ONDC users in India are happy about the big discounts, while experts share their doubts.
The Open Network for Digital Commerce (ONDC) has been causing quite a stir in the food delivery ecosystem over the past week, so much so that analysts have highlighted it as one of the factors behind the recent slide in the share prices of the popular delivery app, Zomato.
An Indian government-backed non-profit digital commerce initiative, ONDC offers an open source network for all to exchange goods and services on the internet, and is independent of any specific platform.
While it has left many impressed by offering services at a more competitive price than market leaders such as Zomato and Swiggy — social media has been flooded with reports of food delivery being cheaper by over 50 per cent from major food chains (Wow Momo, Biryani Blues, Krispy Kreme, among others) through ONDC — industry experts feel that ONDC’s mode of operation, by offering heavy discounts, may not be sustainable.
ONDC has a lower volume of sellers and buyers as of now.
“It is trying to activate that ecosystem. If you remember, all these apps (such as Zomato and Swiggy) initially gave heavy discounts to draw customers. ONDC is going through a similar phase. But as the system scales up, they will not be able to give the same level of discounts,”
an expert of The Print said.
ONDC began operations last year and aims to “democratise” e-commerce and make it more accessible. The idea is to help customers buy products and services from participating digital commerce platforms through a single platform, across segments such as retail and food delivery.
Unlike e-commerce websites, it does not have its own delivery ecosystem, but has logistics service partners such as Dunzo, eKart, Grab, LoadShare, Shiprocket and Shadowfax. Sellers can choose to work with them for last-mile delivery to the end consumer.
In the food delivery sector, the network has connected restaurants directly with customers, doing away with third-party platforms.
As the experts point out, ONDC lacks a proper mechanism to deal with customer grievances, something the established platforms in the food delivery sector offer. They also claim that once ONDC builds these systems and starts offering the same level of service as its competitors, its operating cost will go up.
Brokerage firm Motilal Oswal stated in a research note that it believed the risk posed by ONDC will only become significant once it scales up in multiple categories (food, ecommerce, grocery), which would give it the scale to override the delivery scale of the existing players.
“The current 10,000 deliveries/day (40 per cent in Bangalore) across categories does not present enough scale to absorb the delivery rider cost for the platform. For comparison, Zomato currently delivers 1.8 million orders per day on a standalone basis. However, the industry-wide figure across multiple categories (relevant for ONDC) would be several times greater than this,”
It also pointed out that disaggregated platforms i.e. separate for sellers, buyers, and delivery are likely to lead to problems in returns and quality of service.
According to GlobalData analysts,while ONDC has received a large number of users since its launch in 2022, it has a long way to go before it can match the technological and service capabilities of companies like Amazon, Flipkart, Swiggy, Zomato, and others.

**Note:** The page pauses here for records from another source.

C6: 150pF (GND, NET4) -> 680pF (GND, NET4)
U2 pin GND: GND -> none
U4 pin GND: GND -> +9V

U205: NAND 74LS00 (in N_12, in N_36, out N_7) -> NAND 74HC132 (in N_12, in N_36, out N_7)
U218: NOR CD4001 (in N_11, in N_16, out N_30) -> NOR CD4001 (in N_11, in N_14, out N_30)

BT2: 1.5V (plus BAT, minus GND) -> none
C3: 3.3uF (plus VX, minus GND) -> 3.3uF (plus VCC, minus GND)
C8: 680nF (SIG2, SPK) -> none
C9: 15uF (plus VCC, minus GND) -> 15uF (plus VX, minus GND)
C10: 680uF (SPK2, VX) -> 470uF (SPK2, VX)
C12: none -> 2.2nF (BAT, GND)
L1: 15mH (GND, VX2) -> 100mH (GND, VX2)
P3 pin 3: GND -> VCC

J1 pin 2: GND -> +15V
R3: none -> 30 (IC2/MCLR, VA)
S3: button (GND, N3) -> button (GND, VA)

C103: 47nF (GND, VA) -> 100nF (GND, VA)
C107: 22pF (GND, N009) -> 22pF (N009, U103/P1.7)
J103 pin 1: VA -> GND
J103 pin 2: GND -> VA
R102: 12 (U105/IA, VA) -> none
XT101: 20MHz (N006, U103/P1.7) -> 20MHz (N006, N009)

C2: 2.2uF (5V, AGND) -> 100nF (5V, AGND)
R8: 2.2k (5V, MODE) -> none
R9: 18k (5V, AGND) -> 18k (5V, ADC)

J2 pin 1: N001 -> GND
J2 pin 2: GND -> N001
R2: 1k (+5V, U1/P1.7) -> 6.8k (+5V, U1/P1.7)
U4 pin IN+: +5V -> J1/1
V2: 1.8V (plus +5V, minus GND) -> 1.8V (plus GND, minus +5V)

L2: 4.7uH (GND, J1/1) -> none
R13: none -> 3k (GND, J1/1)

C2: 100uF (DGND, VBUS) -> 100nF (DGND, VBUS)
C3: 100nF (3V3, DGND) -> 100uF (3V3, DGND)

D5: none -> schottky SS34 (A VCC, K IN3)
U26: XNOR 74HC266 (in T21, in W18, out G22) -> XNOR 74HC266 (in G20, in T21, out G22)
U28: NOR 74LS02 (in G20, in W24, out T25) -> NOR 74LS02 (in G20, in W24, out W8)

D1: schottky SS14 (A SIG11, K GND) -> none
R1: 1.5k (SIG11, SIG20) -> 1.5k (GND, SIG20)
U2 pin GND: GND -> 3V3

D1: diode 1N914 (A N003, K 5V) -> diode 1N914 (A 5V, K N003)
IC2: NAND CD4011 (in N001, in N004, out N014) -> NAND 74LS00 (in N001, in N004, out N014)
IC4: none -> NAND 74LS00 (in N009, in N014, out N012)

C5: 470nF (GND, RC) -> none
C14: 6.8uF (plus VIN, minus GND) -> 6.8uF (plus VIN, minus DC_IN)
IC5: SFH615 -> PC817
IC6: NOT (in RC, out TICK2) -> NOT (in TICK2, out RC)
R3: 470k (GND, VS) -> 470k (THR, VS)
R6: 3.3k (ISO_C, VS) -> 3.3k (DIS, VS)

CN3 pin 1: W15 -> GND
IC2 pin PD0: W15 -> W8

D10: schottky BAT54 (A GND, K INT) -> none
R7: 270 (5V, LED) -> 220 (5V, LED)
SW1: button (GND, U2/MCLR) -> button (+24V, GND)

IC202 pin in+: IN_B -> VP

However, as ONDC operates an open market without charging any third-party service fees, both vendors and consumers can realise considerable cost savings on their transactions.
"As the platform’s user base acquires critical mass, it can serve as a benchmark for price discovery for both vendors and consumers, instead of allowing the leading online retailers and food aggregators to dictate prices,"
Francis Gabriel Godad, Consumer Business Development Manager, GlobalData India, stated.